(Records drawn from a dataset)
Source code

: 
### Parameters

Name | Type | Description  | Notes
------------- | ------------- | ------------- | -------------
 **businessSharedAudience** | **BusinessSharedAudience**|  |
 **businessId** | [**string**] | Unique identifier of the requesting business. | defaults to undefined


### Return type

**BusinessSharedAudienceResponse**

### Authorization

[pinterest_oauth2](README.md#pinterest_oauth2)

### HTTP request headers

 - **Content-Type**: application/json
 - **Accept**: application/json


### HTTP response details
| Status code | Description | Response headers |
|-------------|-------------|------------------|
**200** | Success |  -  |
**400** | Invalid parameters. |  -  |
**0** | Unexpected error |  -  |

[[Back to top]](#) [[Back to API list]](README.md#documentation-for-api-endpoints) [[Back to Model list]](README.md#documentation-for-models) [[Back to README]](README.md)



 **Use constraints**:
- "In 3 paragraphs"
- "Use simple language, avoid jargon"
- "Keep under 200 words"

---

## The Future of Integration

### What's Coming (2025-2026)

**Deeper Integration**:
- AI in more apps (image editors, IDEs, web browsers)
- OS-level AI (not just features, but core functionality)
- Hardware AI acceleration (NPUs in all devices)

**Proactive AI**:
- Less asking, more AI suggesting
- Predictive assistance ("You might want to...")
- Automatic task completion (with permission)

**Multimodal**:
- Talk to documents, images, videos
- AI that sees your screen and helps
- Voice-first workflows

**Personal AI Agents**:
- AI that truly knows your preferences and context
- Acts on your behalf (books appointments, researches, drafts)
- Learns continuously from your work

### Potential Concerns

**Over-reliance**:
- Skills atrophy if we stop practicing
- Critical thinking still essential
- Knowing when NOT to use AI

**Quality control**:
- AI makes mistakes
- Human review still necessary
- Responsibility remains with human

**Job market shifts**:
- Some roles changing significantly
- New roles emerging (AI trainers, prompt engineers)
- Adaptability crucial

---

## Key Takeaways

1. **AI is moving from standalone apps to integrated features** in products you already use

[EXERCISE DESCRIPTION] Each line of the data above should appear again in your answer, exactly as given.

[TASK OUTPUT]
Source code

: 
### Parameters

Name | Type | Description  | Notes
------------- | ------------- | ------------- | -------------
 **businessSharedAudience** | **BusinessSharedAudience**|  |
 **businessId** | [**string**] | Unique identifier of the requesting business. | defaults to undefined


### Return type

**BusinessSharedAudienceResponse**

### Authorization

[pinterest_oauth2](README.md#pinterest_oauth2)

### HTTP request headers

 - **Content-Type**: application/json
 - **Accept**: application/json


### HTTP response details
| Status code | Description | Response headers |
|-------------|-------------|------------------|
**200** | Success |  -  |
**400** | Invalid parameters. |  -  |
**0** | Unexpected error |  -  |

[[Back to top]](#) [[Back to API list]](README.md#documentation-for-api-endpoints) [[Back to Model list]](README.md#documentation-for-models) [[Back to README]](README.md)



 **Use constraints**:
- "In 3 paragraphs"
- "Use simple language, avoid jargon"
- "Keep under 200 words"

---

## The Future of Integration

### What's Coming (2025-2026)

**Deeper Integration**:
- AI in more apps (image editors, IDEs, web browsers)
- OS-level AI (not just features, but core functionality)
- Hardware AI acceleration (NPUs in all devices)

**Proactive AI**:
- Less asking, more AI suggesting
- Predictive assistance ("You might want to...")
- Automatic task completion (with permission)

**Multimodal**:
- Talk to documents, images, videos
- AI that sees your screen and helps
- Voice-first workflows

**Personal AI Agents**:
- AI that truly knows your preferences and context
- Acts on your behalf (books appointments, researches, drafts)
- Learns continuously from your work

### Potential Concerns

**Over-reliance**:
- Skills atrophy if we stop practicing
- Critical thinking still essential
- Knowing when NOT to use AI

**Quality control**:
- AI makes mistakes
- Human review still necessary
- Responsibility remains with human

**Job market shifts**:
- Some roles changing significantly
- New roles emerging (AI trainers, prompt engineers)
- Adaptability crucial

---

## Key Takeaways

1. **AI is moving from standalone apps to integrated features** in products you already use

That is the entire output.